Above: UN peacekeepers in Port-au-Prince (CJ Photo)

By the Caribbean Journal staff

Haiti has presented its national plan to eliminate cholera on the island of Hispaniola.

The government said the $2.2 billion plan, which was officially launched Wednesday, is “national in scope and will be implemented across the entire country.”

It calls for $485.9 million in investments during the next two years. Of that amount, $81 million will seek to improve drinking water systems; another $60 million will go toward wastewater and excreta disposal and $74 million for capacity-building of Haiti’s National Water and Sanitation Department.

The “National Plan for the Elimination of Cholera in Haiti” covers the years 2013 to 2022.

Its release comes after Haiti President Michel Martelly and then-Dominican Republic President Leonel Fernandez last January announced a commitment to eliminate the disease in Haiti and the Dominican Republic.

It will be implemented “under the supervision of a high-level national steering committee composed of all social sector ministries as well as the Ministry of Finance,” according to the plan’s presentation document.

It targets four major areas, according to Public Health Minister Florence Guillaume: water and sanitation, epidemiological surveillance, health promotion for behaviour change and the care of infected persons in health institutions.

“Today, the Haitian government is giving us the opportunity to do what needs to be done. This plan when implemented can and will finally halt cholera transmission in Haiti and ensure that any future introduction of the disease can be quickly controlled,” said Dominica native Carissa Etienne, director of the Pan American Health Organization. “But for the plan to be implemented, Haiti’s friends in the international community must align their efforts and harmonize around this plan and provide the necessary financial resources.”

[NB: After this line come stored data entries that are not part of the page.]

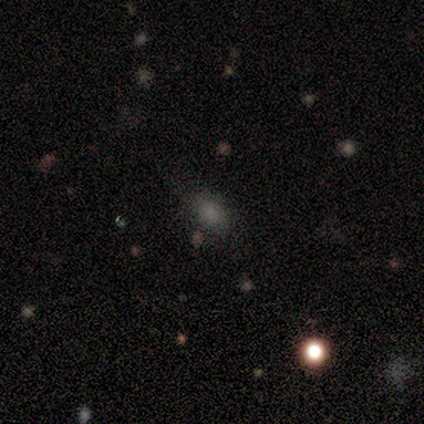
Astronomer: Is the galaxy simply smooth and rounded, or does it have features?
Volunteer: smooth — 75%.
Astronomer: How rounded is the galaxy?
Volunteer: in between — 100%.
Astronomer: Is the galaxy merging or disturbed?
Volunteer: none — 67%.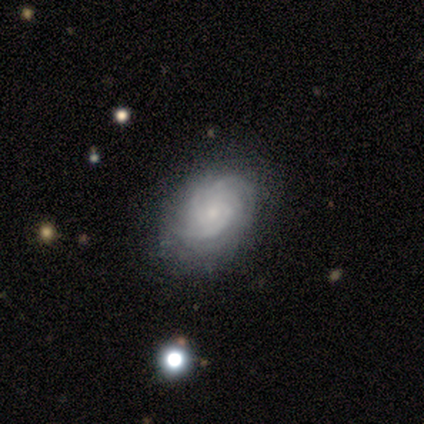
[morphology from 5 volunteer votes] Volunteers were most divided on "spiral winding" (3-way tie): tight: 33%, medium: 33%, loose: 33%; "spiral arm count" (3-way tie): 2: 33%, 3: 33%, can't tell: 33%, 1: 0%, 4: 0%, more than 4: 0%; "merging" (2-way tie): none: 50%, minor disturbance: 50%, major disturbance: 0%, merger: 0%. More confident: edge-on disk — no (100%); spiral arms — yes (100%); bulge size — small (100%); bar — no (67%); smooth or featured — featured or disk (60%).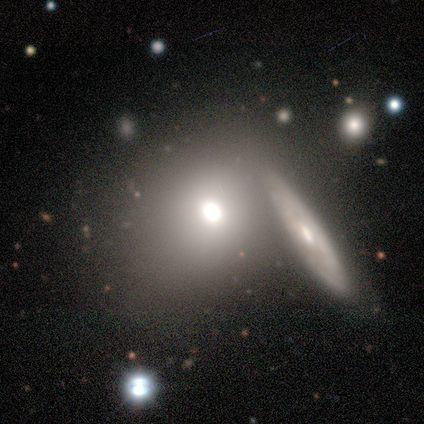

Etienne announced that the PAHO and the WHO would pledge $500,000 in funds to install water and sanitation connections in primary health care facilities.

Cholera has infected nearly 650,000 people and killed more than 8,000 people in Haiti since October 2010. Most studies have theorized that the disease was brought to the country by UN peacekeepers from Nepal.

Earlier this week, UN Secretary General Ban Ki-moon said that the UN would not offer damages to the victims, calling claims involving cholera “not receivable.”

While Haiti said that the threat of cholera “remains real,” the intensity of its transmission has vacillated over the last year, following an 80 percent reduction in the first 33 weeks of last year.

The rate of cases grew in the last seven weeks of 2012, to 21,509 cases from 14,765 in the same period.

The number of deaths also grew in that timeframe, with 230 compared to 100 in 2011.

Cases began to drop again in 2013, however, but the number of deaths actually increased in the same period.